Required work: The expected output is every record below, transcribed exactly, with the pictures left out.

Electronic design automation data:
_ _ _ _ _
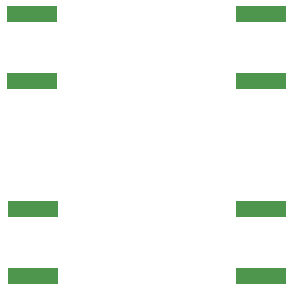
<source format=gbr>
%TF.GenerationSoftware,KiCad,Pcbnew,8.0.2*%
%TF.CreationDate,2025-01-11T01:23:29-03:00*%
%TF.ProjectId,preenfasis,70726565-6e66-4617-9369-732e6b696361,v1.3*%
%TF.SameCoordinates,Original*%
%TF.FileFunction,Paste,Bot*%
%TF.FilePolarity,Positive*%
%FSLAX46Y46*%
G04 Gerber Fmt 4.6, Leading zero omitted, Abs format (unit mm)*
G04 Created by KiCad (PCBNEW 8.0.2) date 2025-01-11 01:23:29*
%MOMM*%
%LPD*%
G01*
G04 APERTURE LIST*
%ADD10R,4.200000X1.350000*%
G04 APERTURE END LIST*
D10*
%TO.C,J3*%
X102743000Y-69565000D03*
X102743000Y-75215000D03*
%TD*%
%TO.C,J2*%
X122174000Y-91725000D03*
X122174000Y-86075000D03*
%TD*%
%TO.C,J4*%
X122174000Y-75215000D03*
X122174000Y-69565000D03*
%TD*%
%TO.C,J1*%
X102816000Y-86075000D03*
X102816000Y-91725000D03*
%TD*%
M02*

</source>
_ _ _ _ _
Answer to this problem:
<source format=gbr>
%TF.GenerationSoftware,KiCad,Pcbnew,8.0.2*%
%TF.CreationDate,2025-01-11T01:23:29-03:00*%
%TF.ProjectId,preenfasis,70726565-6e66-4617-9369-732e6b696361,v1.3*%
%TF.SameCoordinates,Original*%
%TF.FileFunction,Paste,Bot*%
%TF.FilePolarity,Positive*%
%FSLAX46Y46*%
G04 Gerber Fmt 4.6, Leading zero omitted, Abs format (unit mm)*
G04 Created by KiCad (PCBNEW 8.0.2) date 2025-01-11 01:23:29*
%MOMM*%
%LPD*%
G01*
G04 APERTURE LIST*
%ADD10R,4.200000X1.350000*%
G04 APERTURE END LIST*
D10*
%TO.C,J3*%
X102743000Y-69565000D03*
X102743000Y-75215000D03*
%TD*%
%TO.C,J2*%
X122174000Y-91725000D03*
X122174000Y-86075000D03*
%TD*%
%TO.C,J4*%
X122174000Y-75215000D03*
X122174000Y-69565000D03*
%TD*%
%TO.C,J1*%
X102816000Y-86075000D03*
X102816000Y-91725000D03*
%TD*%
M02*

</source>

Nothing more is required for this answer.